Ladi Élisa l’en gronda doucement. Ne vous permettez jamais, mon enfant, lui dit-elle, ces petites démarches inconsidérées : l’état assuré de ladi Mathilde les rend moins graves pour elle ; mais, afin que miss Harville inspire le respect, il faut qu’elle le commande par une conduite exempte de la plus légère étourderie. Ah ! pensa Palmira, j’ai été assez punie de celle-ci, par tout ce qui s’est passé à ce fatal opéra.

Elles furent interrompues par milord Sunderland. Ce bon père se mit à parler de sa fille avec ravissement, et interrogea Palmira, pour savoir si la jeune ladi s’entretenait quelquefois d’Abel. Palmira répondit : — Assez fréquemment ; et toujours avec intérêt. — Ah ! tant mieux, Alvimar me presse de conclure ; mais Simplicia est à peine sortie de l’enfance, et je veux décidément attendre ses dix-huit ans accomplis.
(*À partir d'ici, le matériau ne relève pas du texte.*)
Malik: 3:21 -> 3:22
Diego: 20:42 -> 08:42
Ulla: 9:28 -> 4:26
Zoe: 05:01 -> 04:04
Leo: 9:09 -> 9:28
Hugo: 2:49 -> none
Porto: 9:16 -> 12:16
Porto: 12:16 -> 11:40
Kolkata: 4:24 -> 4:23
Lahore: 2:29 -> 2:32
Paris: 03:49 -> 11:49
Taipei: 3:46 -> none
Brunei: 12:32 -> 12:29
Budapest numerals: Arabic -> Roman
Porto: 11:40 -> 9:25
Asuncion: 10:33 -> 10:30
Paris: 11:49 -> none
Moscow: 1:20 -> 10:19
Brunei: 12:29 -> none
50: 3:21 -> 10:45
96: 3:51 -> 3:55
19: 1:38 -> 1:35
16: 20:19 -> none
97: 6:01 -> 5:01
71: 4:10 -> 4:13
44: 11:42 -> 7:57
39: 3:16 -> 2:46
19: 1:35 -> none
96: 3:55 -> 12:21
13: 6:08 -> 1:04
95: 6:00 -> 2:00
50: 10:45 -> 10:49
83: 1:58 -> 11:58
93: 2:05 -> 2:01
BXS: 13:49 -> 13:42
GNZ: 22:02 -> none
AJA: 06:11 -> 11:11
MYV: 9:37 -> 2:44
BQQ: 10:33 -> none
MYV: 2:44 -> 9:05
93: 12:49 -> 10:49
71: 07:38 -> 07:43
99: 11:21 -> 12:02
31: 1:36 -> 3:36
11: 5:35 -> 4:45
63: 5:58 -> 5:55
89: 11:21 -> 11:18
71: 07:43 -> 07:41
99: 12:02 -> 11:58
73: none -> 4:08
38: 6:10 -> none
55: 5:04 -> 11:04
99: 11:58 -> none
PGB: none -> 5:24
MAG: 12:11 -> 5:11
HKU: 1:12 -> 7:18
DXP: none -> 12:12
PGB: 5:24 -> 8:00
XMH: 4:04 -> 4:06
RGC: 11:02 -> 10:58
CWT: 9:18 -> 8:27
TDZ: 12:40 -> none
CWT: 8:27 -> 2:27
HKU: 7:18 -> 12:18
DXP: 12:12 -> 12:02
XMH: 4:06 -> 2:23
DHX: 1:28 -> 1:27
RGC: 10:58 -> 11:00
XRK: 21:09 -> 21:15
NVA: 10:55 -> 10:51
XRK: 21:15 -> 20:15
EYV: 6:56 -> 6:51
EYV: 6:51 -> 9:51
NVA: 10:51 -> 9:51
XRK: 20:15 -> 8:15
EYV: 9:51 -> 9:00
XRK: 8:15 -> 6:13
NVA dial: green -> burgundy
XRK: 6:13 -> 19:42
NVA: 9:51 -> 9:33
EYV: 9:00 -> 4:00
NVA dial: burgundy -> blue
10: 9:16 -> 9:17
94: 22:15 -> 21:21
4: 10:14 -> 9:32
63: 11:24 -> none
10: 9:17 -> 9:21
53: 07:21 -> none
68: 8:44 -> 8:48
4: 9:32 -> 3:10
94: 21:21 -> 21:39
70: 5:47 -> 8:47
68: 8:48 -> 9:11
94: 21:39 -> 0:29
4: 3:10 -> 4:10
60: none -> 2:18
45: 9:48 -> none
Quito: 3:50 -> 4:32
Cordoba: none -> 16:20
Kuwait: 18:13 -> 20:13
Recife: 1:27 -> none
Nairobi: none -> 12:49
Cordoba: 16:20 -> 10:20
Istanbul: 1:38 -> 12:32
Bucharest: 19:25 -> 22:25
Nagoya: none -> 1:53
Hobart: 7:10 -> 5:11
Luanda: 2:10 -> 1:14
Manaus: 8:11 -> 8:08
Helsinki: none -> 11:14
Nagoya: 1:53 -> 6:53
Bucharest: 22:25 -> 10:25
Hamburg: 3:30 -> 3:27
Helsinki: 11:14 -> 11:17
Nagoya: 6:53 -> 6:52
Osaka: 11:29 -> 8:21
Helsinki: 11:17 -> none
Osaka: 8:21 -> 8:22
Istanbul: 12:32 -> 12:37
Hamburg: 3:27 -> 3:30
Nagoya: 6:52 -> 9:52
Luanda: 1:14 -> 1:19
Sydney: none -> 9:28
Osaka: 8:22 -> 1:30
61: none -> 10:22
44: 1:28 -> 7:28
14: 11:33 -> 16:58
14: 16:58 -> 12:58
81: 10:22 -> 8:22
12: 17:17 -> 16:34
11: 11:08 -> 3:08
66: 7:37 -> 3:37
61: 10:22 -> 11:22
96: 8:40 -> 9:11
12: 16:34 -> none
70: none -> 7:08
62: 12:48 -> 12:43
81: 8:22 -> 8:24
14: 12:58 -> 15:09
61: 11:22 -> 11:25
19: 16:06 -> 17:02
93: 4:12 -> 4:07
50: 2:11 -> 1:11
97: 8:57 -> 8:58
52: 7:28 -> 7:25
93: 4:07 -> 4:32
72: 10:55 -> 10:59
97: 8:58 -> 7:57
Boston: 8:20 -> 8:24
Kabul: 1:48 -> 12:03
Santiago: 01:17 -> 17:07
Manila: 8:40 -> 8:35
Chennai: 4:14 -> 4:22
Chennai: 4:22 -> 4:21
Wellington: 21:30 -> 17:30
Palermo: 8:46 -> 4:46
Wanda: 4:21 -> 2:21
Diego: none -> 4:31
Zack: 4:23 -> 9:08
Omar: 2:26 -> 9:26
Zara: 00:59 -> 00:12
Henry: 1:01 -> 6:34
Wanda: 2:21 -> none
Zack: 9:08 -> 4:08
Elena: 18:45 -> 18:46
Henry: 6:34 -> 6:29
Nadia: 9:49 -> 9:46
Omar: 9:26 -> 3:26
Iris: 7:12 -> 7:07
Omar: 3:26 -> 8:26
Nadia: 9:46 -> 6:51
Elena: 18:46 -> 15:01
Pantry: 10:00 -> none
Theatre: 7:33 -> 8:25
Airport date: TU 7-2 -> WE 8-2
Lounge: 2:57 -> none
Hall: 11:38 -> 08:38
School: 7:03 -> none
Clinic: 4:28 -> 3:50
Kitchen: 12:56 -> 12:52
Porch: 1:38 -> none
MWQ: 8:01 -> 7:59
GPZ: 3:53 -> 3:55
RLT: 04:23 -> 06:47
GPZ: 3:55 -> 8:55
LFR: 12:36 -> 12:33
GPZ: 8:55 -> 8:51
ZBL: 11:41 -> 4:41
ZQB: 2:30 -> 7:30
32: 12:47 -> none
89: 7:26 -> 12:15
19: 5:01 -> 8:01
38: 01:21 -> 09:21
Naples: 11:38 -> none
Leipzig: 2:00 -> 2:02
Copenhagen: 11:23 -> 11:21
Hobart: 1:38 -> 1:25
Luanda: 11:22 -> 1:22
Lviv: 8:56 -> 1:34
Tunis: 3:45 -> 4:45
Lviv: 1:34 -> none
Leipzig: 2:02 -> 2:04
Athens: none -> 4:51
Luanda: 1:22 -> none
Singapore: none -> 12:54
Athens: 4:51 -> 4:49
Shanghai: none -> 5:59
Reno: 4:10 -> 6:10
Vous avez raison, mon cher Edward, reprit ladi Élisa, cela laisse le temps de perfectionner l’éducation de ma nièce, et ce sera une femme accomplie que nous donnerons à l’aimable Abel. Je ne vois d’ailleurs nul inconvénient à ce retard ; dans l’opinion publique, ils sont déjà époux : ce qui les préservera, elle, des démarches que beaucoup d’hommes pourraient entreprendre pour lui plaire ; et Abel, certain qu’elle doit être son bien, ne concevra aucun desir, aucun sentiment dont elle ne soit l’objet. Je le souhaite sincèrement, s’écrie Palmira, non sans émotion.

Dans ce moment survint une invitation d’aller passer la soirée chez milord Alvimar. Miss Harville y était désignée : tout le monde accepta.

Nombre de visites à Gros-Venor-Square dérangèrent, cette matinée, les études de Simplicia ; mais Palmira se livra avec ardeur aux siennes, y retrouva de la sérénité, même un peu de gaieté ; et, quand elle arriva chez milord Alvimar, elle était contente autant que belle. Mathilde était déjà entourée de ses amans infortunés, ainsi qu’elle les appelait : elle vola au devant de ces dames, les priant d’agréer les regrets de son frère, qui avait été forcé d’aller à Kesengton, pour rendre un service important, ce qui le ferait revenir fort tard. Mais je le verrai toujours aujourd’hui ? demanda avec vivacité l’ingénue Simplicia. Sir Abel arrivant de meilleure heure qu’il ne l’avait espéré, sa présence excita le plaisir que donne toujours celle d’un homme aimable ; mais Palmira lui rendit son salut avec une froideur méprisante, qui le décontenança entièrement. Il lui adressa la parole plusieurs fois ; elle feignit de ne pas l’entendre. Lorsqu’on se mit à jouer, il se fit un mouvement général dans le salon. Palmira fut seule un instant près de la cheminée ; Abel s’en approcha, et lui lança un regard très-marqué ; mais il exprimait tant d’affliction, que Palmira baissa les yeux pour ne pas laisser paraître qu’elle éprouvait alors plus de trouble que de courroux.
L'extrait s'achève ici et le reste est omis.